TEXTE SÉLECTIONNÉ.
■ ■ ■ ■ ■
MONTIJO (de), Impératrice Eugénie (1826-1920)
Lettre autographe signée « Eugénie » à Marie-Thérèse Bartholoni
Camden Place, Chislehurst [janvier 1873], 8 p. in-8°, papier de deuil
« Oui mon cœur se déchire et ma raison se révolte contre de telles infamies, mais la haine ne désarme même pas devant une tombe ! »
Fiche descriptive
MONTIJO (de), Impératrice Eugénie (1826-1920)
Lettre autographe signée « Eugénie » à Marie-Thérèse Bartholoni
Camden Place, Chislehurst [janvier 1873], 8 p. in-8°, papier de deuil
Traces de pliures d’époque, annotations « 1 » et « 2 » d’une autre main, petit manque marginal sur le dernier feuillet (sans atteinte au texte)
Longue et bouleversante lettre de l’impératrice, écrite seulement quelques jours après la mort Napoléon III
Dévastée par la douleur, Eugénie n’en reste pas moins pleine de rancœur à l’égard de ceux ayant ostensiblement tourné le dos à l’empereur depuis la défaite de Sedan
« Ma chère Madame Bartholoni,
Vous avez passé près de nous les derniers jours de l’année.
Je les croyais bien tristes, mais aujourd’hui après notre affreux malheur, je vois qu’ils étaient heureux ! Vous souvenez-vous ? combien nous avions de l’espoir ! Mais Dieu n’a pas voulu m’épargner cette dernière douleur.
■ ■ ■ ■ ■
ACTION DEMANDÉE. D'après le texte sélectionné, sur quel type de papier l'impératrice a-t-elle écrit sa lettre à Marie-Thérèse Bartholoni ? Les données constituent un matériau distinct du texte sélectionné.
■ ■ ■ ■ ■
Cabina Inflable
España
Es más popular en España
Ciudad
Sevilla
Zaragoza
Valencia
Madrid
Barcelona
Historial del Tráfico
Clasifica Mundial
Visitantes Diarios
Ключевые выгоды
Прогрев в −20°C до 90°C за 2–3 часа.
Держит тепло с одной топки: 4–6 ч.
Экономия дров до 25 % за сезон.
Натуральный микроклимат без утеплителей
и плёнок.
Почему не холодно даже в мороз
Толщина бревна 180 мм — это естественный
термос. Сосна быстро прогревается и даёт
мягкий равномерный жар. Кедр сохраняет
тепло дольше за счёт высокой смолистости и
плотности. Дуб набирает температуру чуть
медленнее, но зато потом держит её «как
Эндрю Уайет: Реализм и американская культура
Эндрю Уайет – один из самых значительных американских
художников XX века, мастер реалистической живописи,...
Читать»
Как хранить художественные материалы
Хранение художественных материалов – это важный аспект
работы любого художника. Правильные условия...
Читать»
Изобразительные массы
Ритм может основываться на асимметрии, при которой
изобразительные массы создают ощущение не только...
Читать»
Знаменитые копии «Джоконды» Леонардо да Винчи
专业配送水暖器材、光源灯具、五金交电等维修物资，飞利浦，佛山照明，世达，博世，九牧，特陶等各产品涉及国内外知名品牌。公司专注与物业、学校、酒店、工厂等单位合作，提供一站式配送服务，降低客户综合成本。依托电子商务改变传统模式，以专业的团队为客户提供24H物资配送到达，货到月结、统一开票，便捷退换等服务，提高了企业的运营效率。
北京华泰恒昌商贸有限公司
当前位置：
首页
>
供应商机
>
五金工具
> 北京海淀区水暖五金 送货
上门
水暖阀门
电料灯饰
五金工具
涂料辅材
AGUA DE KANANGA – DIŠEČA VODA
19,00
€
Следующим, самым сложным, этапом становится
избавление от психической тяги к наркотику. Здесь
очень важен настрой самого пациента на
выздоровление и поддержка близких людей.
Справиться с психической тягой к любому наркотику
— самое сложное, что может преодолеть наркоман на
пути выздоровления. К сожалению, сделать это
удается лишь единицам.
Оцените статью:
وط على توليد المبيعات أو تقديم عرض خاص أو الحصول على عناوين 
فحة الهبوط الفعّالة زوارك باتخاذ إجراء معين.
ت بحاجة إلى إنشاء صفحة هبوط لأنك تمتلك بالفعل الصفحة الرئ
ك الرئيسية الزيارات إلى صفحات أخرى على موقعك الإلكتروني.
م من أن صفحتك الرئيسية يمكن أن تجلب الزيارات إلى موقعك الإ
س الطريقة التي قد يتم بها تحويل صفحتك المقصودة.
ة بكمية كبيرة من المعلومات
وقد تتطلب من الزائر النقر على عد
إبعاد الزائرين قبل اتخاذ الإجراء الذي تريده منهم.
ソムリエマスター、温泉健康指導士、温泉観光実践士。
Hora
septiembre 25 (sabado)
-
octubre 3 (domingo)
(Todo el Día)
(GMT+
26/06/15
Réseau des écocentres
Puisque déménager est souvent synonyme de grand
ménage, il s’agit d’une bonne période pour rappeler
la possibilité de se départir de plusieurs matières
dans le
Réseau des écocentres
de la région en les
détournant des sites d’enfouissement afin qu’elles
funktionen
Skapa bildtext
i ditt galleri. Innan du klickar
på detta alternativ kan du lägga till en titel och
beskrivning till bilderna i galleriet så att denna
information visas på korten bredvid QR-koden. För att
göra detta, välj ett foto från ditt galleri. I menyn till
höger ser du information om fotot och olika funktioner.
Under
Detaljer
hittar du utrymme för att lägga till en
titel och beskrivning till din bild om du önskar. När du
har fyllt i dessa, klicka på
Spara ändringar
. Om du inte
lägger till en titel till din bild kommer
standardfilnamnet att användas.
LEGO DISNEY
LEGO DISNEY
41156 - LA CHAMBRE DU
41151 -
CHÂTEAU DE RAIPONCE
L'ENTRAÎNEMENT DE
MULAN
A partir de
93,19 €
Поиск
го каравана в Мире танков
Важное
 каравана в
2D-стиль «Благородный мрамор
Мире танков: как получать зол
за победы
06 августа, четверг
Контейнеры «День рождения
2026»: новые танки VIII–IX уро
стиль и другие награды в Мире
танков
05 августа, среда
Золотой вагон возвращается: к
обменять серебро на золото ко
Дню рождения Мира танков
■ ■ ■ ■ ■
VOTRE RÉPONSE. Sur du papier de deuil.